-- Instructions for the task --
Quote every line of the material beneath this one.

◇ ◇ ◇ ◇ ◇

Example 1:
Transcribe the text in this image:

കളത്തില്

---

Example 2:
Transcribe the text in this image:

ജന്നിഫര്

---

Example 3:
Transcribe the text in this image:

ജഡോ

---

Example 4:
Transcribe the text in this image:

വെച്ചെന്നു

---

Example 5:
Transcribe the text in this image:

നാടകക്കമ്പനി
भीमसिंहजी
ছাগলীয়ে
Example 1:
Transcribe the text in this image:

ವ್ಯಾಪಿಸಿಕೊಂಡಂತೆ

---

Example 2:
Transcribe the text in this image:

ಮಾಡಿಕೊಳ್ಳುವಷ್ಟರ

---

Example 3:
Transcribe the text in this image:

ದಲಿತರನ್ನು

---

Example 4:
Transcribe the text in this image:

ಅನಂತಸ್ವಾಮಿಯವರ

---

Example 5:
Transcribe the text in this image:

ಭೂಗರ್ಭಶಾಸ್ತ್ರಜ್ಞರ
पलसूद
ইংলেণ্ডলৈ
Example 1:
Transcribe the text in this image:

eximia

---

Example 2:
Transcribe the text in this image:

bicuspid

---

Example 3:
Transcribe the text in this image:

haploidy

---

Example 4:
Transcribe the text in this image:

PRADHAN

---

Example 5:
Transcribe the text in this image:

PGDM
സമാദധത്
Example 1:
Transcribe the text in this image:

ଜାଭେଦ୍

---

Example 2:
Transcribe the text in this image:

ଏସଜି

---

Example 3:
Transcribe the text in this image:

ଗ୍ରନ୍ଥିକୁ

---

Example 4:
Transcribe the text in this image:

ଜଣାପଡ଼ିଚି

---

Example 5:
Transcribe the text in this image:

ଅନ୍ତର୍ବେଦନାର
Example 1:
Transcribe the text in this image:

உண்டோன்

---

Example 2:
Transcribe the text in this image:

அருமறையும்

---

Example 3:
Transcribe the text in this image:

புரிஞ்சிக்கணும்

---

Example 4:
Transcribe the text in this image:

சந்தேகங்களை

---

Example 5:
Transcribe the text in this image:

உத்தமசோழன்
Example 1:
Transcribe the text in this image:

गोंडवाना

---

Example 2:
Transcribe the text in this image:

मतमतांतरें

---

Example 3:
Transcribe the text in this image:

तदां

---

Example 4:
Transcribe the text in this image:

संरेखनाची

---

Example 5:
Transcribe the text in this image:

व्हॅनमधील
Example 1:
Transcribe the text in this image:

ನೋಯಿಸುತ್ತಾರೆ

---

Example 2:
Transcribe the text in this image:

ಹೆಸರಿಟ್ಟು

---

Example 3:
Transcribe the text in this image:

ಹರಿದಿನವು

◇ ◇ ◇ ◇ ◇

-- Solution for this problem --
Example 1:
Transcribe the text in this image:

കളത്തില്

---

Example 2:
Transcribe the text in this image:

ജന്നിഫര്

---

Example 3:
Transcribe the text in this image:

ജഡോ

---

Example 4:
Transcribe the text in this image:

വെച്ചെന്നു

---

Example 5:
Transcribe the text in this image:

നാടകക്കമ്പനി
भीमसिंहजी
ছাগলীয়ে
Example 1:
Transcribe the text in this image:

ವ್ಯಾಪಿಸಿಕೊಂಡಂತೆ

---

Example 2:
Transcribe the text in this image:

ಮಾಡಿಕೊಳ್ಳುವಷ್ಟರ

---

Example 3:
Transcribe the text in this image:

ದಲಿತರನ್ನು

---

Example 4:
Transcribe the text in this image:

ಅನಂತಸ್ವಾಮಿಯವರ

---

Example 5:
Transcribe the text in this image:

ಭೂಗರ್ಭಶಾಸ್ತ್ರಜ್ಞರ
पलसूद
ইংলেণ্ডলৈ
Example 1:
Transcribe the text in this image:

eximia

---

Example 2:
Transcribe the text in this image:

bicuspid

---

Example 3:
Transcribe the text in this image:

haploidy

---

Example 4:
Transcribe the text in this image:

PRADHAN

---

Example 5:
Transcribe the text in this image:

PGDM
സമാദധത്
Example 1:
Transcribe the text in this image:

ଜାଭେଦ୍

---

Example 2:
Transcribe the text in this image:

ଏସଜି

---

Example 3:
Transcribe the text in this image:

ଗ୍ରନ୍ଥିକୁ

---

Example 4:
Transcribe the text in this image:

ଜଣାପଡ଼ିଚି

---

Example 5:
Transcribe the text in this image:

ଅନ୍ତର୍ବେଦନାର
Example 1:
Transcribe the text in this image:

உண்டோன்

---

Example 2:
Transcribe the text in this image:

அருமறையும்

---

Example 3:
Transcribe the text in this image:

புரிஞ்சிக்கணும்

---

Example 4:
Transcribe the text in this image:

சந்தேகங்களை

---

Example 5:
Transcribe the text in this image:

உத்தமசோழன்
Example 1:
Transcribe the text in this image:

गोंडवाना

---

Example 2:
Transcribe the text in this image:

मतमतांतरें

---

Example 3:
Transcribe the text in this image:

तदां

---

Example 4:
Transcribe the text in this image:

संरेखनाची

---

Example 5:
Transcribe the text in this image:

व्हॅनमधील
Example 1:
Transcribe the text in this image:

ನೋಯಿಸುತ್ತಾರೆ

---

Example 2:
Transcribe the text in this image:

ಹೆಸರಿಟ್ಟು

---

Example 3:
Transcribe the text in this image:

ಹರಿದಿನವು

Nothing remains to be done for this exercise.